The first sentence says that if given nothing, the function should return nothing. The second sentence says that if given a symbol followed by an expression, return the reversed expression followed by the symbol.

Technical Details

I have implemented an interpreter for a subset of the REFAL language. The several features that remain missing are simply due to time constraints (I wrote it over one week); I hope to complete the implementation within the next few weeks.

In addition to the features present in the original REFAL-5 implementation, my interpreter features an interactive “shell” which allows users to type in expressions or functions and immediately see the result. The original implementation required users to save their entire program to a file and then run it, while mine allows interactive development.

Optimization

The main algorithm necessary in a REFAL implementation is a pattern matcher: the algorithm which determines if a given expression matches a given pattern. Several aspects of REFAL’s design make it difficult to implement such an algorithm efficiently.

Consider the pattern e.A e.Middle e.A e.End. Because each e variable can match any number of symbols, in order to determine if this matches we will need to try to match each against many different subsets of the input expression. In the worst case scenario, for an input n symbols long, we may need to make $n^2$ attempts before finding a way to match it to the pattern.

There is no way to improve the worst-case time complexity for the pattern matching in REFAL; it is simply a property of the fact that variables are allowed in patterns. However, it is both possible and necessary to optimize performance in non-worst-case scenarios.

Take for instance the pattern e.Start s.End. A naïve implementation might choose subsets of 0, 1, 2, etc symbols for the e.Start variable to match until one succeeds, however this is unnecessary. From a glance we can tell that the s.End variable will always take up one symbol (because it is of type s), so the first variable must match everything except that last symbol.

This property can be extended to many cases where limitations on the length of the subset that an e-variable must match are known. In non-worst-case scenarios this may greatly improve performance (in most uses with e-variables even to $O(n \log n)$). The REFAL programmer is advised (Turchin, 1989) to program with these performance characteristics in mind as this problem is impossible to avoid in implementing the language.

An optimization explicitly documented in the REFAL reference manual is the matching of parenthesis. If the data contains pairs of matching parenthesis, they are “linked” together to form one “token”.

Further Work

There remain several things to do before this implementation can be called complete.
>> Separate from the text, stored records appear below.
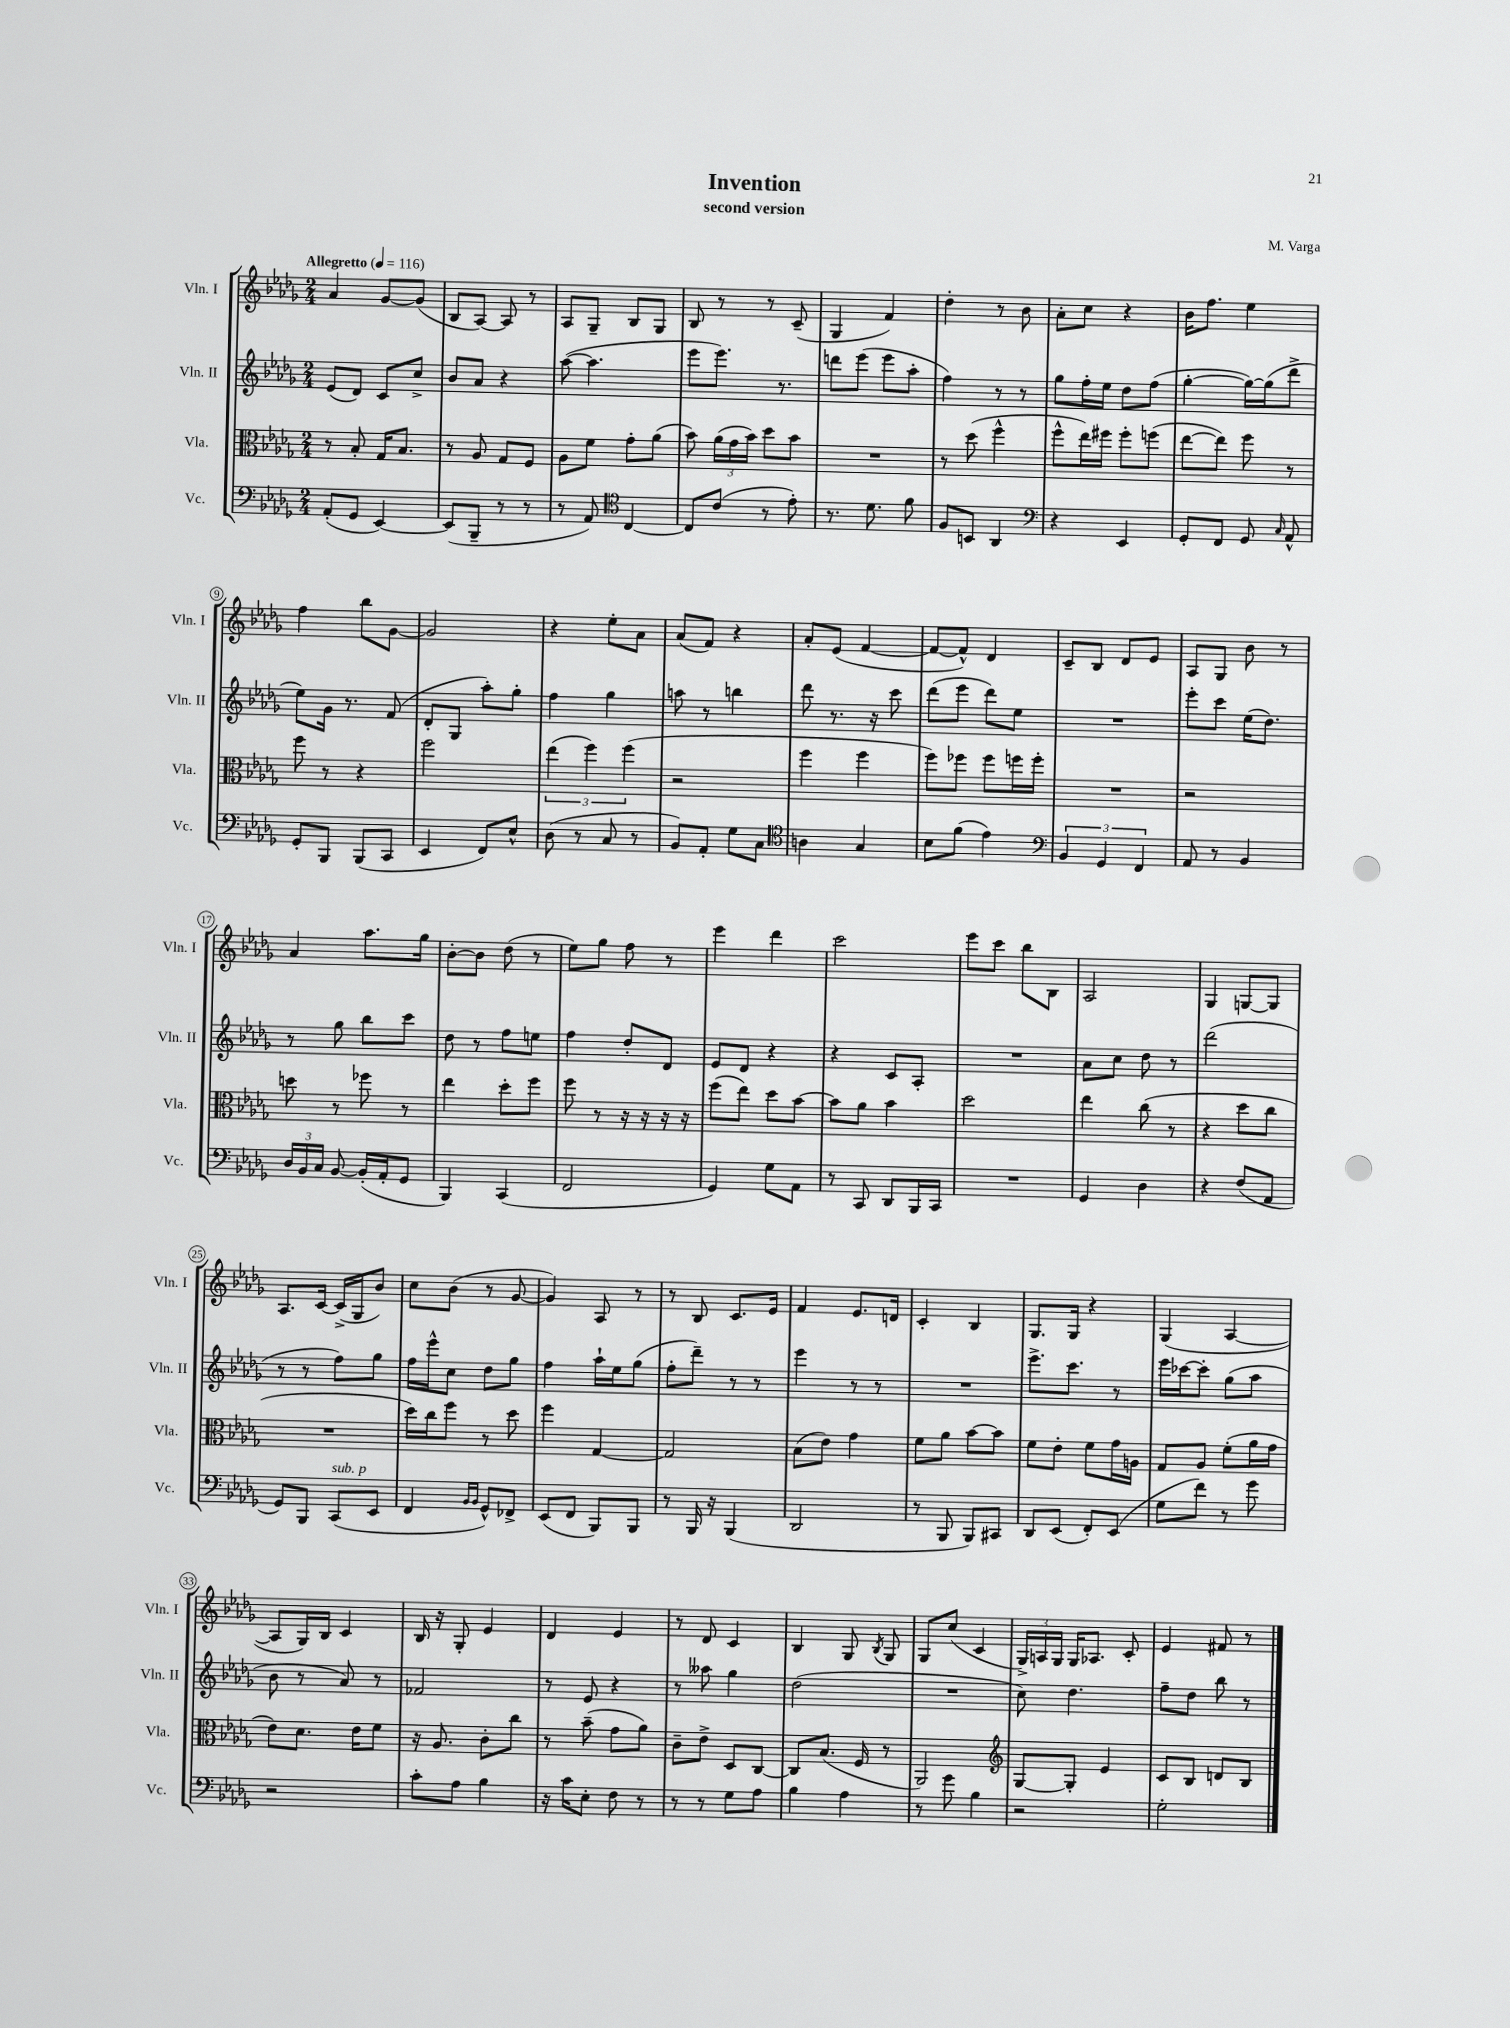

**kern	**kern	**kern	**kern
*staff4	*staff3	*staff2	*staff1
*clefF4	*clefC3	*clefG2	*clefG2
*k[b-e-a-d-g-]	*k[b-e-a-d-g-]	*k[b-e-a-d-g-]	*k[b-e-a-d-g-]
*M2/4	*M2/4	*M2/4	*M2/4
*MM116	*MM116	*MM116	*MM116
(8AA-'	8r	(8e-	4a-
8GG-	8B-'	8d-)	.
[4EE-)	16G-	8c	[8g-
.	8.B-	.	.
.	.	8cc^	(8g-]
=	=	=	=
(8EE-]	8r	8b-	8B-
8BBB-~	8A-	8a-	[8A-)
8r	8G-	4r	8A-]
8r	8F	.	8r
=	=	=	=
8r	8A-	([8aa-	8A-
8AA-)	8f	4.aa-]	8G-~
*clefC4	*	*	*
[4C	8g-'	.	8B-
.	(8a-	.	8G-
=	=	=	=
8C]	8b-)	8eee-	8B-
(8c	(24a-	8.eee-)	8r
.	24g-	.	.
.	24b-)	.	.
8r	8dd-	.	8r
.	.	8.r	.
8e-')	8b-	.	(8c~
=	=	=	=
8.r	2r	8ddd	4G-
.	.	(8eee-	.
8.d-	.	.	.
.	.	8eee-	4f)
8f	.	8aa-'	.
=	=	=	=
8F	8r	4ff)	4dd-'
8BB	(8dd-	.	.
4AA-	4ff^^	8r	8r
.	.	8r	8b-
=	=	=	=
*clefF4	*	*	*
4r	8ff^^	8gg-	8a-'
.	16ee-)	16ff'	8cc
.	16ff#	16ee-	.
4EE-	8ff#'	8dd-	4r
.	(8ff	(8ff	.
=	=	=	=
8GG-'	[8ee-	[4gg-'	16b-
.	.	.	8.ff
8FF	8ee-])	.	.
8GG-	8ff	16gg-_)	4ee-
.	.	(16gg-]	.
16qqC	.	.	.
8AA-^^	8r	8ddd-^	.
=	=	=	=
8GG-'	8ff	8ee-)	4ff
8BBB-	8r	16g-	.
.	.	8.r	.
(8BBB-	4r	.	8bb-
8CC	.	(8f	[8g-
=	=	=	=
4EE-	2ff	8d-'	2g-]
.	.	8G-	.
8FF)	.	8aa-')	.
8E-^^	.	8gg-'	.
=	=	=	=
(8D-	(6ee-	4ff	4r
8r	.	.	.
.	6ff)	.	.
8C	.	4gg-	8ee-'
.	(6ff	.	.
8r	.	.	8a-
=	=	=	=
8BB-)	2r	8aa	(8a-
8AA-'	.	8r	8f)
8G-	.	4bb	4r
8C	.	.	.
=	=	=	=
*clefC4	*	*	*
4A	4ff	8ddd-	8a-'
.	.	8.r	(8e-
4G-	4ff	.	[4f
.	.	16r	.
.	.	8ccc	.
=	=	=	=
8B-	8ff)	(8ddd-	8f_
(8f	8ff-	8eee-	8f^^])
4e-)	8ff-	8ddd-)	4d-
.	16ff	8ee-	.
.	16ff'	.	.
=	=	=	=
*clefF4	*	*	*
6BB-	2r	2r	8c~
.	.	.	8B-
6GG-	.	.	.
.	.	.	8d-
6FF	.	.	.
.	.	.	8e-
=	=	=	=
8AA-	2r	8eee-'	8A-
8r	.	8ccc	8G-
4BB-	.	(16ee-	8b-
.	.	8.dd-)	.
.	.	.	8r
=	=	=	=
24D-	8dd	8r	4a-
24BB-	.	.	.
24C	.	.	.
[8BB-	8r	8gg-	.
(16BB-']	8ff-	8bb-	8.aa-
16AA-'	.	.	.
8GG-	8r	8ccc	.
.	.	.	16gg-
=	=	=	=
4BBB-)	4ee-	8dd-	[8b-'
.	.	8r	8b-]
(4CC	8dd-'	8ff	(8dd-
.	8ff	8ee	8r
=	=	=	=
2FF	8ff	4ff	8ee-)
.	8r	.	8gg-
.	16r	8dd-'	8ff
.	16r	.	.
.	16r	8d-	8r
.	16r	.	.
=	=	=	=
4GG-)	(8ff	8e-	4eee-
.	8ee-)	8d-	.
8G-	8dd-	4r	4ddd-
8AA-	[8b-	.	.
=	=	=	=
8r	8b-]	4r	2ccc
8CC	8a-	.	.
8DD-	4b-	8c	.
16BBB-	.	8A-'	.
16CC	.	.	.
=	=	=	=
2r	2dd-	2r	8eee-
.	.	.	8ccc
.	.	.	8bb-
.	.	.	8B-
=	=	=	=
4GG-	4ee-	8a-	2A-
.	.	8cc	.
4D-	(8cc	8dd-	.
.	8r	8r	.
=	=	=	=
4r	4r	(2ddd-	4G-
(8F	8dd-	.	[8G
8AA-	8cc	.	8G]
=	=	=	=
8GG-)	2r	8r	8.A-
8BBB-	.	8r	.
.	.	.	[16c
(8CC	.	8ff)	(16c^]
.	.	.	16G-
8EE-	.	8gg-	8b-)
=	=	=	=
4FF	16dd-)	16ff	8cc
.	16cc	16eee-^^	.
.	8ff	8cc	(8b-
16qqBB-	.	.	.
16qqBB-	.	.	.
8GG-^^)	8r	8dd-	8r
8FF-^	8dd-	8gg-	[8g-
=	=	=	=
(8EE-	4ff	4ff	4g-])
8FF	.	.	.
8BBB-)	[4G-	16aa-`	8A-
.	.	16ee-	.
8BBB-	.	(8gg-	8r
=	=	=	=
8r	2G-]	8ff'	8r
16BBB-	.	8ddd-~)	8B-
16r	.	.	.
(4BBB-	.	8r	8.c
.	.	8r	.
.	.	.	16e-
=	=	=	=
2DD-	(8B-	4eee-	4f
.	8e-)	.	.
.	4g-	8r	8.e-
.	.	8r	.
.	.	.	16d
=	=	=	=
8r	8f	2r	4c'
8BBB-	8a-	.	.
8BBB-)	[8b-	.	4B-
8CC#	8b-]	.	.
=	=	=	=
8DD-	8f	8.eee-^	8.G-
(8EE-	8e-'	.	.
.	.	8.ccc	16G-
8FF')	8f	.	4r
(8EE-	16g-	8r	.
.	16A	.	.
=	=	=	=
8G-	8G-	16eee-	(4G-
.	.	[16ccc-	.
8f)	8A-	8ccc-']	.
8r	(8f'	(8gg-	[4A-
8g-	16a-	8aa-	.
.	16g-	.	.
=	=	=	=
2r	8e-)	8b-	8A-]
.	8.d-	8r	16G-)
.	.	.	16B-
.	.	8a-)	4c
.	16e-	.	.
.	8f	8r	.
=	=	=	=
8c'	16r	2f-	16B-
.	8.A-	.	16r
8A-	.	.	8G-'
4B-	8c'	.	4e-
.	8cc	.	.
=	=	=	=
16r	8r	8r	4d-
16c	.	.	.
8E-'	(8b-~	8e-	.
8F	8g-	4r	4e-
8r	8a-)	.	.
=	=	=	=
8r	8c~	8r	8r
8r	8e-^	8aa--	8d-
8G-	8D-	4gg-	4c
8A-	[8C	.	.
=	=	=	=
4B-	8C]	(2dd-	4B-
.	(8.B-	.	.
4A-	.	.	8G-
.	16F	.	.
.	.	.	8qB-
.	8r	.	8G-
=	=	=	=
8r	2AA-)	2r	8G-
8g-	.	.	(8cc
4B-	.	.	4c
=	=	=	=
*	*clefG2	*	*
2r	[8G-	8cc)	24G-^)
.	.	.	24A
.	.	.	24G-
.	8G-']	4.dd-	16G-
.	.	.	8.A-
.	4e-	.	.
.	.	.	8c'
=	=	=	=
2G-'	8c	8ff~	4e-
.	8B-	8dd-	.
.	8d	8bb-	8f#
.	8B-	8r	8r
==	==	==	==
*-	*-	*-	*-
There are several dozen built-in functions (Turchin, 1999) that need to be implemented, as well as some minor language features (such as quoted symbols). The work to implement these will be fairly minor compared to what has already been completed.

Conclusion

The relative ease with which a language as abstract as REFAL can be implemented today speaks to the technological advances of over 50 years. Although I was much better equipped technologically than the Turchin, the process I went through to implement this was still similar to what he and his team did; albeit in C++ instead of Fortran and on a computer thousands of times faster.

It is a testament to the genius of its creators that a language as conceptually simple as REFAL can be so powerful. Even today it stands out among the crowd of languages for its elegance, simplicity, and expressiveness. I hope that my interpreter may be useful to somebody, even if it’s just to myself; that in a small way I may contribute to this language’s survival.